Mr. Romney can point to the hiring deficiencies that persist. Layoffs are highest when an economy is declining, not when it has reached bottom. After discretionary labor has been released, layoffs slow because firms are already lean. But this does not imply that the labor market is healthy. Employment does not grow at recovery speed until hiring picks up, and monthly hiring is only slightly above where it was in January 2009.

Worse for the president, the number of monthly hires remains almost one million below where it was when the labor market was healthy in 2006 and 2007. Mr. Romney can also point out that fewer workers are being hired now than during the average recession month between 2007 and 2009.
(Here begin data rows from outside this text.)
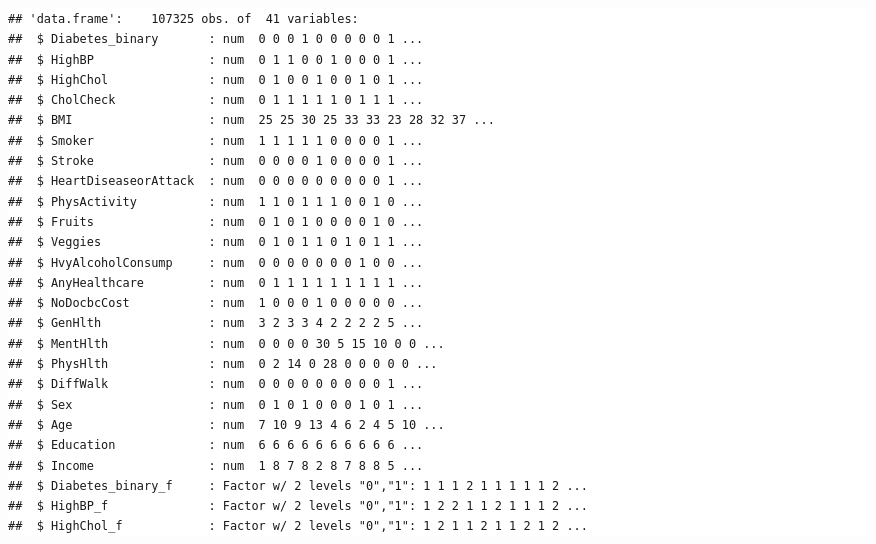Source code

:     ## 'data.frame':    107325 obs. of  41 variables:
    ##  $ Diabetes_binary       : num  0 0 0 1 0 0 0 0 0 1 ...
    ##  $ HighBP                : num  0 1 1 0 0 1 0 0 0 1 ...
    ##  $ HighChol              : num  0 1 0 0 1 0 0 1 0 1 ...
    ##  $ CholCheck             : num  0 1 1 1 1 1 0 1 1 1 ...
    ##  $ BMI                   : num  25 25 30 25 33 33 23 28 32 37 ...
    ##  $ Smoker                : num  1 1 1 1 1 0 0 0 0 1 ...
    ##  $ Stroke                : num  0 0 0 0 1 0 0 0 0 1 ...
    ##  $ HeartDiseaseorAttack  : num  0 0 0 0 0 0 0 0 0 1 ...
    ##  $ PhysActivity          : num  1 1 0 1 1 1 0 0 1 0 ...
    ##  $ Fruits                : num  0 1 0 1 0 0 0 0 1 0 ...
    ##  $ Veggies               : num  0 1 0 1 1 0 1 0 1 1 ...
    ##  $ HvyAlcoholConsump     : num  0 0 0 0 0 0 0 1 0 0 ...
    ##  $ AnyHealthcare         : num  0 1 1 1 1 1 1 1 1 1 ...
    ##  $ NoDocbcCost           : num  1 0 0 0 1 0 0 0 0 0 ...
    ##  $ GenHlth               : num  3 2 3 3 4 2 2 2 2 5 ...
    ##  $ MentHlth              : num  0 0 0 0 30 5 15 10 0 0 ...
    ##  $ PhysHlth              : num  0 2 14 0 28 0 0 0 0 0 ...
    ##  $ DiffWalk              : num  0 0 0 0 0 0 0 0 0 1 ...
    ##  $ Sex                   : num  0 1 0 1 0 0 0 1 0 1 ...
    ##  $ Age                   : num  7 10 9 13 4 6 2 4 5 10 ...
    ##  $ Education             : num  6 6 6 6 6 6 6 6 6 6 ...
    ##  $ Income                : num  1 8 7 8 2 8 7 8 8 5 ...
    ##  $ Diabetes_binary_f     : Factor w/ 2 levels "0","1": 1 1 1 2 1 1 1 1 1 2 ...
    ##  $ HighBP_f              : Factor w/ 2 levels "0","1": 1 2 2 1 1 2 1 1 1 2 ...
    ##  $ HighChol_f            : Factor w/ 2 levels "0","1": 1 2 1 1 2 1 1 2 1 2 ...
Ultimately, to serve a second term the president must convince voters that the economy is improving rapidly enough to make a real difference in their lives. In a Feb. 1, 2009, interview with NBC’s Matt Lauer, Mr. Obama said, “If I don’t have this done in three years, there’s going to be a one-term proposition.” Mr. Romney’s hope is that the American people will make the president’s one-term prophecy come true.

Mr. Lazear, who was chairman of the President’s Council of Economic Advisers from 2006-09, is a professor at Stanford University’s Graduate School of Business and a Hoover Institution fellow.